We have previously observed contaminating nuclease activity initially copurifying with overexpressed proteins. Though weak, such contaminating activities are readily detected using sensitive radioisotopic assays such as those deployed in the previous ExoIX study. We repeated the purification of a GST–ExoIX fusion protein using a column format rather than the originally employed batch recovery method (25). Extensive washing and affinity elution resulted in a protein that lacked any detectable DNase activity as was the case with the unmodified ExoIX protein. These results are intriguing given that the amino acid sequence of ExoIX possesses the ligands equivalent to those responsible for binding the catalytically essential metal ion in the FENs (19).

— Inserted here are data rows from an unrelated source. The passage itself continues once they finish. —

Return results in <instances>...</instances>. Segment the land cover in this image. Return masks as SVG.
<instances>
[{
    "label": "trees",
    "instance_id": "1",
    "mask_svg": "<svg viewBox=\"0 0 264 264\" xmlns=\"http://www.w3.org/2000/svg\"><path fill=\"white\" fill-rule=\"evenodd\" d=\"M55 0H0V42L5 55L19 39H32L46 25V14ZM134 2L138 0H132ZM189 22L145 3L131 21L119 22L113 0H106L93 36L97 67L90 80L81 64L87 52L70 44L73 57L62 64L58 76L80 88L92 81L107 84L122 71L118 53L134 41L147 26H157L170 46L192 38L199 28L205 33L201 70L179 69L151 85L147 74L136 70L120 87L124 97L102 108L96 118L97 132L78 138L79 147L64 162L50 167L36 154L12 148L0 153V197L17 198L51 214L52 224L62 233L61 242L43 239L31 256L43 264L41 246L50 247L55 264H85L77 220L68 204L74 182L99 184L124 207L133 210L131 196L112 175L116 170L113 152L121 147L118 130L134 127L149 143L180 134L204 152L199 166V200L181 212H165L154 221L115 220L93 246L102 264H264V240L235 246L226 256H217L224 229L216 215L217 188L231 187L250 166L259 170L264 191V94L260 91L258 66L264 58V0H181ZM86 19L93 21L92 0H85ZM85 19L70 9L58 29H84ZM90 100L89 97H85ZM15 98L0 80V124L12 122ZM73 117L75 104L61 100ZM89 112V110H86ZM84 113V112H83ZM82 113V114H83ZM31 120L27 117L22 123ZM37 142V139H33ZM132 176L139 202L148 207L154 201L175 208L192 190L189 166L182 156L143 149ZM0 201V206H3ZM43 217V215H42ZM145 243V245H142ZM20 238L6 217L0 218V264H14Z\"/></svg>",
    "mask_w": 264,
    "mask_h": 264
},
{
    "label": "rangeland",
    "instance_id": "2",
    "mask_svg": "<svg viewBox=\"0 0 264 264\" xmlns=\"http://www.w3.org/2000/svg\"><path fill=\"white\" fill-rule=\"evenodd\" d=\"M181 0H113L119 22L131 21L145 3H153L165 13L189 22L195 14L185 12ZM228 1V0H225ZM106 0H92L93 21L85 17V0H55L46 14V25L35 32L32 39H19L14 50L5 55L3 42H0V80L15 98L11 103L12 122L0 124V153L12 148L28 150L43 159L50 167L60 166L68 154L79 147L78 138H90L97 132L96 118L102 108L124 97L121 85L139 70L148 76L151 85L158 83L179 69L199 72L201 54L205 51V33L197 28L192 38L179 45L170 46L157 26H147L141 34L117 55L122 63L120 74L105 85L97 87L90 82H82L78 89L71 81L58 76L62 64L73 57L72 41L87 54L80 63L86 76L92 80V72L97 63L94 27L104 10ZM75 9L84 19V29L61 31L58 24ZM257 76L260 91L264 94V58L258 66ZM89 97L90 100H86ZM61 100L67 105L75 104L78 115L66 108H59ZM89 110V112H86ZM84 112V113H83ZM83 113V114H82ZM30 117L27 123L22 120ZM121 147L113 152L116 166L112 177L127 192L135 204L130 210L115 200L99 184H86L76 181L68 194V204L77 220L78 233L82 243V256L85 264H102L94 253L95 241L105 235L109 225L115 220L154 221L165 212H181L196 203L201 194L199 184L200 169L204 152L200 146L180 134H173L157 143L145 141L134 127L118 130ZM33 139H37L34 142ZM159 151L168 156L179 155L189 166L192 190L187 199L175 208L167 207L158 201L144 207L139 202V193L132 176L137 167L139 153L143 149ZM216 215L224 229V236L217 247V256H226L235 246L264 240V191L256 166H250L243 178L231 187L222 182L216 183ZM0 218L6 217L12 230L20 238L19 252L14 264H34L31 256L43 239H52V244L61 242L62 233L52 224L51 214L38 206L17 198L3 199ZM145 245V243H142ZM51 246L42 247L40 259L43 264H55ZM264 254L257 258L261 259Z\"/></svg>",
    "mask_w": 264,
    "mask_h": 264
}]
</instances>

We investigated whether ExoIX interacted directly with any other E. coli proteins such as exonucelase III. Using a pull-down format or column chromatography approaches we were unable to reproducibly show any strong interaction with exonuclease III however, several E. coli proteins did appear to be able to bind to ExoIX. Both the native and the GST–ExoIX fusion proteins were able to bind to E. coli SSB. SSB forms a tetramer and is known to bind tightly to single-stranded DNA within the E. coli cell. ExoIX appears to be able to bind to the SSB tetramer as two extra species are observed in the cross-linking mixture of SSB and ExoIX compared with SSB or ExoIX alone. Both the slowest migrating species in the ExoIX-SSB reaction reacted with the anti-ExoIX polyclonal antibodies. It should be noted that it is difficult to accurately determine the stoichiometries of binding of cross-linked proteins by SDS–PAGE analysis. However, as two slower migrating SSB–ExoIX complexes can be observed, the simplest explanation is that each SSB tetramer can bind two ExoIX molecules. We were also able to detect binding of ExoIX to the H-NS protein, a molecule with a preference for binding to curved duplex DNA and G/C-rich single-stranded nucleic acids (33,34). These results indicate that ExoIX is involved in someway with the replication machinery, though despite our extensive efforts we have been unable to identify any substrate on which ExoIX displays hydrolytic activity. We also identified chaperones GroEL, GroES and Skp but these may have been binding to ExoIX that had become partially denatured during the immobilization process, as a common role for chaperones is to bind disordered peptides. The presence of glyceraldehyde-3-phosphorylase was almost certainly due to co-migration on SDS–PAGE of this protein with the chaperone GroEL as they share very similar molecular masses.

This study reveals that ExoIX is not a 3′-5′ exonuclease as previously suggested (25), yet it does seem to interact intimately with the DNA binding proteins SSB and H-NS. The homology of the protein with the FEN family of structure-specific nucleases suggests a role in processing of nucleic acids. Studies on an xni null mutant failed to identify any obvious defects in a range of DNA repair pathways (35). However, as ExoIX is a paralogue of the FEN domain of DNA Pol I, perhaps it functions as a back-up for this enzyme, as previously suggested (21). Further studies are needed to determine the biological role of this cryptic DNA Pol I paralogue.